At the moment, Prince George of Cambridge has two jobs: attending school and being the cutest little boy in the world. But all that will change someday in the near future. After all, the prince isn't just any member of the royal family; he's a direct heir to the throne and a future king! Royals often start their duties early, especially if they're so close to the throne. What sort of royal responsibilities will Prince George eventually take on?
George's age means that his responsibilities are minimal at the moment. So far, he's made a few appearances with the rest of his family and served in the wedding parties of his uncle and aunt, the Duke and Duchess of Sussex, and his father's cousin Princess Eugenie. Otherwise, the Duke and Duchess of Cambridge have deliberately kept his life private in order to give him as normal a childhood as possible. However, his royal duties started when he was less than a year old: he went on his first royal tour, breaking protocol in the process, at the age of 9 months in 2014. Those trips are likely to increase as he gets older, although he will still be expected to put his education first.

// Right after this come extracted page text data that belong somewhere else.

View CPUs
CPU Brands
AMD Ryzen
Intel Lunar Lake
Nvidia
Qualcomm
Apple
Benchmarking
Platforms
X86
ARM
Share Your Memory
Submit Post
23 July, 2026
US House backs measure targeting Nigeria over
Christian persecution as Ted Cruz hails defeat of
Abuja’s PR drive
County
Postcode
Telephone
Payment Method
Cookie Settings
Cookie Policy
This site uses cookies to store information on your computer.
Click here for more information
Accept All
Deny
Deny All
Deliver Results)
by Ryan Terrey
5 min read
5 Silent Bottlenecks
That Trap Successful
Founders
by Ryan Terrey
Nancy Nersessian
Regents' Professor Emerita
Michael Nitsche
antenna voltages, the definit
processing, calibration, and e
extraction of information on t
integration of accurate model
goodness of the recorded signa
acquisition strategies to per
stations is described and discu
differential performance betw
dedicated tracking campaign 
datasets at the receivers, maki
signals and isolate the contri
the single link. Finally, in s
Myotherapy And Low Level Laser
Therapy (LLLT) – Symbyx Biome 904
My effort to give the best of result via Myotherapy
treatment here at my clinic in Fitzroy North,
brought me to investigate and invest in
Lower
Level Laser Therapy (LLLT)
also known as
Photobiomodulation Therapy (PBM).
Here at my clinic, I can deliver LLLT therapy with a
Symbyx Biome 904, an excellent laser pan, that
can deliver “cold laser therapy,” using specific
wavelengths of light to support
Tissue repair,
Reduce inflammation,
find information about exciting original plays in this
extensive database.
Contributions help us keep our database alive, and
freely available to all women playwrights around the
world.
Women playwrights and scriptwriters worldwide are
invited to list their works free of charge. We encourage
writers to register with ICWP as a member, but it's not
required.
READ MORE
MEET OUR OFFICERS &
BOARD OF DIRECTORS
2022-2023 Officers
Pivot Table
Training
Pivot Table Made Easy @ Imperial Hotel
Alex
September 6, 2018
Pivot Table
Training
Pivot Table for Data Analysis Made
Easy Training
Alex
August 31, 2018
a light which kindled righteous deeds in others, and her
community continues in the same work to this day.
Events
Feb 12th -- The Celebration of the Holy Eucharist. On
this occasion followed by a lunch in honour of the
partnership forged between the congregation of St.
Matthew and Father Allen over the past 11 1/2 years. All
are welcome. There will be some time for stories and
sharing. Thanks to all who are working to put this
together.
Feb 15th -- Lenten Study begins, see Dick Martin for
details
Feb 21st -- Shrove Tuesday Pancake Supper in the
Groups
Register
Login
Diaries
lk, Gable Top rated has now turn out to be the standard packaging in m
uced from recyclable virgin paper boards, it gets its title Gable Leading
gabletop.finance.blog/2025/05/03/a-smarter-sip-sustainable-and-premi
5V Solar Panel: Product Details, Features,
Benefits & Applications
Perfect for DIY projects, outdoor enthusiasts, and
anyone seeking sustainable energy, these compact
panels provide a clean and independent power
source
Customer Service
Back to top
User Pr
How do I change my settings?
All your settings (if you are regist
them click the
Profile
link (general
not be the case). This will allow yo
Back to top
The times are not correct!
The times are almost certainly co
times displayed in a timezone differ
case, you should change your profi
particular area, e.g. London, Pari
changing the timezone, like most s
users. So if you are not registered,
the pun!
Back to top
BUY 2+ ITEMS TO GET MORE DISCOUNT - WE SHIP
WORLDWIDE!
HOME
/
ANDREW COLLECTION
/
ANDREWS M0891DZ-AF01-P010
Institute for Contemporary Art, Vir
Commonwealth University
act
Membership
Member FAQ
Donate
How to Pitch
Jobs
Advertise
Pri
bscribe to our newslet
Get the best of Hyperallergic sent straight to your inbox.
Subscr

If we want a good idea of what George's future looks like, we should look at his father, Prince William, who also grew up as a modern heir. Prince William attended elite schools, which George is also likely to do, and focused on his education, with only a handful of public appearances alongside senior royals. George will also probably follow in the footsteps of the other men in the royal family and serve in the British military once he is of age. He might become a pilot like his father or join the army like his uncle Harry!
Once George reaches adulthood, his duties are likely to increase exponentially for a number of reasons. By that point in time, it's pretty certain that his grandfather Charles will be the king, bumping George up to second in line for the throne, behind his father, who will become Prince of Wales. His age and his increased nearness to the throne will likely result in an increase of his duties across the board, from state occasions to meeting foreign dignitaries to charity patronages and more. Like his father, George will be trained from an early age on matters of state, preparing him for the day when he becomes king himself.
Unlike other royals, whose duties are more for show and for charity work, George will always undertake his responsibilities with the understanding that he will sit on the throne one day.